**The problem**
Below are the records; copy exactly the lines from the first through the one containing "the sqream chunk/extent", both included, and leave out the pictures.

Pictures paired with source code
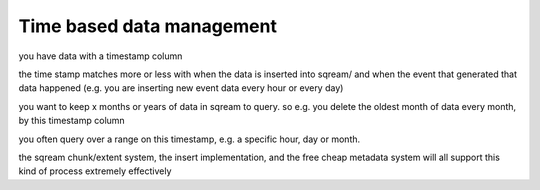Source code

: .. _time_based_data_management:

**************************
Time based data management
**************************

you have data with a timestamp column

the time stamp matches more or less with when the data is inserted
into sqream/ and when the event that generated that data happened
(e.g. you are inserting new event data every hour or every day)

you want to keep x months or years of data in sqream to query. so
e.g. you delete the oldest month of data every month, by this
timestamp column

you often query over a range on this timestamp, e.g. a specific hour,
day or month.

the sqream chunk/extent system, the insert implementation, and the
free cheap metadata system will all support this kind of process
extremely effectively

**The answer**
Source code

: .. _time_based_data_management:

**************************
Time based data management
**************************

you have data with a timestamp column

the time stamp matches more or less with when the data is inserted
into sqream/ and when the event that generated that data happened
(e.g. you are inserting new event data every hour or every day)

you want to keep x months or years of data in sqream to query. so
e.g. you delete the oldest month of data every month, by this
timestamp column

you often query over a range on this timestamp, e.g. a specific hour,
day or month.

the sqream chunk/extent system, the insert implementation, and the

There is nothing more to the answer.